Selling Pressure and Centralization Concerns
One key reason behind Pi Coin’s decline is the ongoing token unlocks that are rapidly increasing supply. According to PiScan data, over 145 million tokens (worth around $67 million) are scheduled to be unlocked for the remainder of this month. Another 138.5 million tokens will unlock in August, 117 million in September, and 93 million in October. This continuous supply increase is adding substantial selling pressure.
In the last 24 hours, over 1.4 million Pi tokens have been withdrawn from exchanges — a move typically associated with selling or profit-taking. Combined with the upcoming unlocks, this trend is weighing heavily on the price.
Another major concern is Pi Network’s centralization.
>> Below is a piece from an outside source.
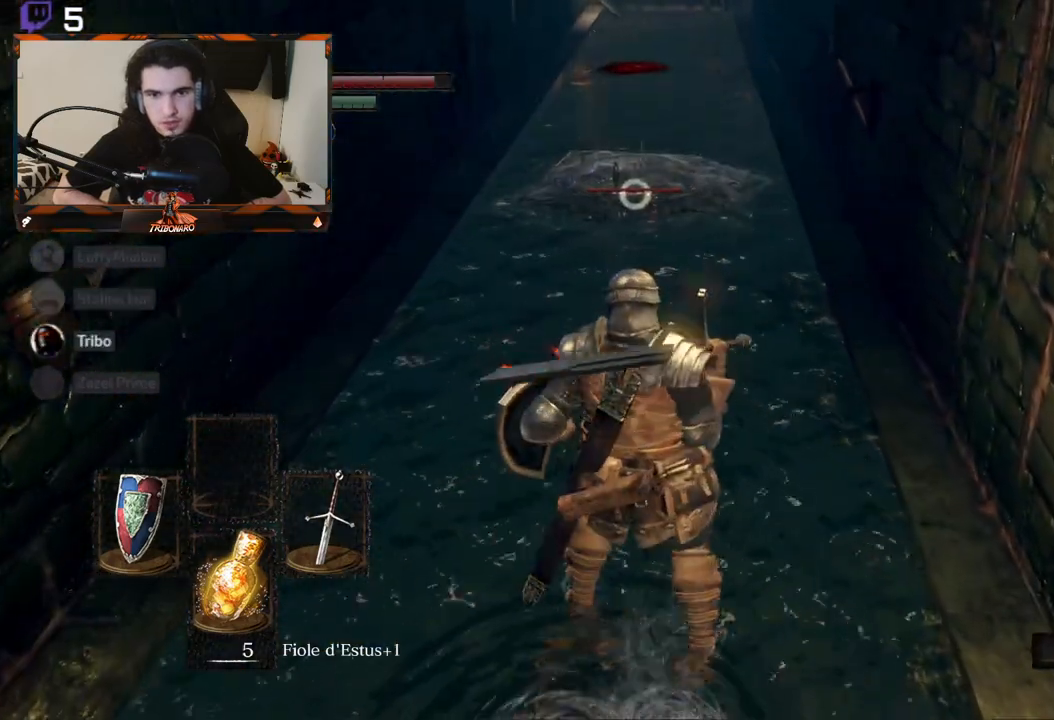
{"buttons": [], "left_stick": "up", "right_stick": "center", "events": [[250, "left_stick", "center"], [317, "right_stick", "up"], [367, "left_stick", "up"], [417, "right_stick", "center"]]}
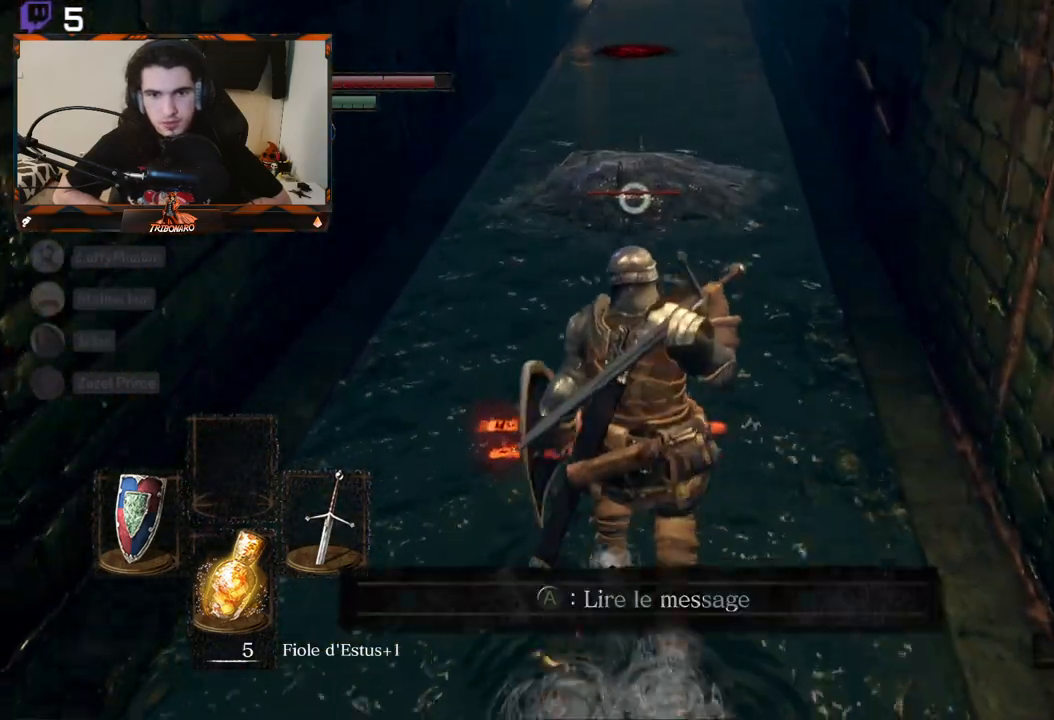
{"buttons": ["R2"], "left_stick": "center", "right_stick": "center", "events": [[300, "R2", "down"], [417, "left_stick", "center"]]}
The Pi Foundation reportedly holds over $33 billion worth of tokens with no independent auditing. This lack of transparency is one reason why major exchanges like Binance and Upbit have yet to list the token.
Moreover, Pi Coin’s trading volume has been underwhelming during this bull run — just around $80 million in 24 hours, far behind popular memecoins like Pepe, Shiba Inu, and Bonk.
Technical Indicators Suggest a Breakout Ahead
Despite the recent price drop, some technical signals point to a potential bullish reversal. Pi Coin appears to be in a low-volume, low-volatility phase — typically a sign of silent accumulation, according to Wyckoff’s theory. This phase often precedes a strong markup rally.
The chart shows a double-bottom pattern forming around $0.4056, with the neckline at $1.666 — the May high. In addition, a falling wedge pattern, a classic bullish reversal setup, is emerging. The two lines of the wedge are converging, which could trigger a breakout soon.
The MACD indicator has also formed a bullish divergence — a strong signal that upward momentum may be building. If Pi Coin breaks above the $1 resistance level, the next target could be $1.666. On the flip side, a drop below the $0.4056 support would invalidate the long-term bullish outlook.